Task requirements: Give every entry again, exactly as it stands.

====

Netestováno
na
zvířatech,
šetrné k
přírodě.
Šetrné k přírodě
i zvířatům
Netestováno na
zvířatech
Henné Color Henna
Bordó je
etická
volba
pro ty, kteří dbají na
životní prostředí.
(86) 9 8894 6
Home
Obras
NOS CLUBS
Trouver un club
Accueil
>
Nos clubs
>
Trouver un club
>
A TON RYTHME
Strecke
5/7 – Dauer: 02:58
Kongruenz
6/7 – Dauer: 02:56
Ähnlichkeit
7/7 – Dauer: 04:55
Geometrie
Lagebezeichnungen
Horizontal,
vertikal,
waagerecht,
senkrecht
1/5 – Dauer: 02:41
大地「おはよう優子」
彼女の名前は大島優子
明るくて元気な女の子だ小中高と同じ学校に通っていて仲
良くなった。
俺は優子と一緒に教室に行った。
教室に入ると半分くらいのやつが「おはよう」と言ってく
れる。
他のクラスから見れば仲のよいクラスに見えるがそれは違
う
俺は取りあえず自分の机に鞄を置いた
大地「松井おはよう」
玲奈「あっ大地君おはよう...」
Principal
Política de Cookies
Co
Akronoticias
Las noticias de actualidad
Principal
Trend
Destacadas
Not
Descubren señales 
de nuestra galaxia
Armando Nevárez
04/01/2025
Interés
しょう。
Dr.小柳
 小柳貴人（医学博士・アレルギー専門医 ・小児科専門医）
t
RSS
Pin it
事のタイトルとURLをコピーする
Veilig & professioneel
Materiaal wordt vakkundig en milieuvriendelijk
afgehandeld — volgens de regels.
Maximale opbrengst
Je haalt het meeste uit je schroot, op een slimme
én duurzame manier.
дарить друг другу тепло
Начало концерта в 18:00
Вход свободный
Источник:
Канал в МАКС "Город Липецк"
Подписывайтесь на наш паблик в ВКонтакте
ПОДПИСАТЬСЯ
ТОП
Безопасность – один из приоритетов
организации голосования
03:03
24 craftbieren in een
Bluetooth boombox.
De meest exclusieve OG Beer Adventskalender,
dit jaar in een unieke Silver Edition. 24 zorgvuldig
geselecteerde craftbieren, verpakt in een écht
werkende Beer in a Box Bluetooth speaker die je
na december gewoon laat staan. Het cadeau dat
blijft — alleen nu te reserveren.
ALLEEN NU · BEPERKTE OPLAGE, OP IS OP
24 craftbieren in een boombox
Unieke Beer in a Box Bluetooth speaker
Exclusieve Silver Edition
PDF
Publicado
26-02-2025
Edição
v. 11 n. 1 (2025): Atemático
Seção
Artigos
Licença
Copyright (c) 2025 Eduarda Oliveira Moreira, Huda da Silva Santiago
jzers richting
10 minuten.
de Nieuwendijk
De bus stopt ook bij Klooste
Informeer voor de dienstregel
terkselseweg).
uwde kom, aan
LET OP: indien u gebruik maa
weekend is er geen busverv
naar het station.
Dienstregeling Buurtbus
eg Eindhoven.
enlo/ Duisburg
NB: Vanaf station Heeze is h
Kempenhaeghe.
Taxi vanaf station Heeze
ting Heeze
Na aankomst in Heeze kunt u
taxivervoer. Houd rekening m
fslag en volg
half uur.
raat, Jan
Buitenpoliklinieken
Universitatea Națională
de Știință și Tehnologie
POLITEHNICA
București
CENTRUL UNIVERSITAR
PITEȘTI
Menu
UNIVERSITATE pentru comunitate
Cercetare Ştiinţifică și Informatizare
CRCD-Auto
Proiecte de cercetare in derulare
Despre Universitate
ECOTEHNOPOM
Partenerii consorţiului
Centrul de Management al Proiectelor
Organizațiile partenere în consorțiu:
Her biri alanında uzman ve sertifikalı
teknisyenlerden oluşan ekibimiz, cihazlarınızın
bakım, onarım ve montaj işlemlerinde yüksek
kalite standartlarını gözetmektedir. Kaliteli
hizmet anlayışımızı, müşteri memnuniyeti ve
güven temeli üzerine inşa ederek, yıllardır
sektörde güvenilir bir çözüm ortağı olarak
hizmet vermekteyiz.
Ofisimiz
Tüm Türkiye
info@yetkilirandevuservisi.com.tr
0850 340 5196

====

Completed task:
Netestováno
na
zvířatech,
šetrné k
přírodě.
Šetrné k přírodě
i zvířatům
Netestováno na
zvířatech
Henné Color Henna
Bordó je
etická
volba
pro ty, kteří dbají na
životní prostředí.
(86) 9 8894 6
Home
Obras
NOS CLUBS
Trouver un club
Accueil
>
Nos clubs
>
Trouver un club
>
A TON RYTHME
Strecke
5/7 – Dauer: 02:58
Kongruenz
6/7 – Dauer: 02:56
Ähnlichkeit
7/7 – Dauer: 04:55
Geometrie
Lagebezeichnungen
Horizontal,
vertikal,
waagerecht,
senkrecht
1/5 – Dauer: 02:41
大地「おはよう優子」
彼女の名前は大島優子
明るくて元気な女の子だ小中高と同じ学校に通っていて仲
良くなった。
俺は優子と一緒に教室に行った。
教室に入ると半分くらいのやつが「おはよう」と言ってく
れる。
他のクラスから見れば仲のよいクラスに見えるがそれは違
う
俺は取りあえず自分の机に鞄を置いた
大地「松井おはよう」
玲奈「あっ大地君おはよう...」
Principal
Política de Cookies
Co
Akronoticias
Las noticias de actualidad
Principal
Trend
Destacadas
Not
Descubren señales 
de nuestra galaxia
Armando Nevárez
04/01/2025
Interés
しょう。
Dr.小柳
 小柳貴人（医学博士・アレルギー専門医 ・小児科専門医）
t
RSS
Pin it
事のタイトルとURLをコピーする
Veilig & professioneel
Materiaal wordt vakkundig en milieuvriendelijk
afgehandeld — volgens de regels.
Maximale opbrengst
Je haalt het meeste uit je schroot, op een slimme
én duurzame manier.
дарить друг другу тепло
Начало концерта в 18:00
Вход свободный
Источник:
Канал в МАКС "Город Липецк"
Подписывайтесь на наш паблик в ВКонтакте
ПОДПИСАТЬСЯ
ТОП
Безопасность – один из приоритетов
организации голосования
03:03
24 craftbieren in een
Bluetooth boombox.
De meest exclusieve OG Beer Adventskalender,
dit jaar in een unieke Silver Edition. 24 zorgvuldig
geselecteerde craftbieren, verpakt in een écht
werkende Beer in a Box Bluetooth speaker die je
na december gewoon laat staan. Het cadeau dat
blijft — alleen nu te reserveren.
ALLEEN NU · BEPERKTE OPLAGE, OP IS OP
24 craftbieren in een boombox
Unieke Beer in a Box Bluetooth speaker
Exclusieve Silver Edition
PDF
Publicado
26-02-2025
Edição
v. 11 n. 1 (2025): Atemático
Seção
Artigos
Licença
Copyright (c) 2025 Eduarda Oliveira Moreira, Huda da Silva Santiago
jzers richting
10 minuten.
de Nieuwendijk
De bus stopt ook bij Klooste
Informeer voor de dienstregel
terkselseweg).
uwde kom, aan
LET OP: indien u gebruik maa
weekend is er geen busverv
naar het station.
Dienstregeling Buurtbus
eg Eindhoven.
enlo/ Duisburg
NB: Vanaf station Heeze is h
Kempenhaeghe.
Taxi vanaf station Heeze
ting Heeze
Na aankomst in Heeze kunt u
taxivervoer. Houd rekening m
fslag en volg
half uur.
raat, Jan
Buitenpoliklinieken
Universitatea Națională
de Știință și Tehnologie
POLITEHNICA
București
CENTRUL UNIVERSITAR
PITEȘTI
Menu
UNIVERSITATE pentru comunitate
Cercetare Ştiinţifică și Informatizare
CRCD-Auto
Proiecte de cercetare in derulare
Despre Universitate
ECOTEHNOPOM
Partenerii consorţiului
Centrul de Management al Proiectelor
Organizațiile partenere în consorțiu:
Her biri alanında uzman ve sertifikalı
teknisyenlerden oluşan ekibimiz, cihazlarınızın
bakım, onarım ve montaj işlemlerinde yüksek
kalite standartlarını gözetmektedir. Kaliteli
hizmet anlayışımızı, müşteri memnuniyeti ve
güven temeli üzerine inşa ederek, yıllardır
sektörde güvenilir bir çözüm ortağı olarak
hizmet vermekteyiz.
Ofisimiz
Tüm Türkiye
info@yetkilirandevuservisi.com.tr
0850 340 5196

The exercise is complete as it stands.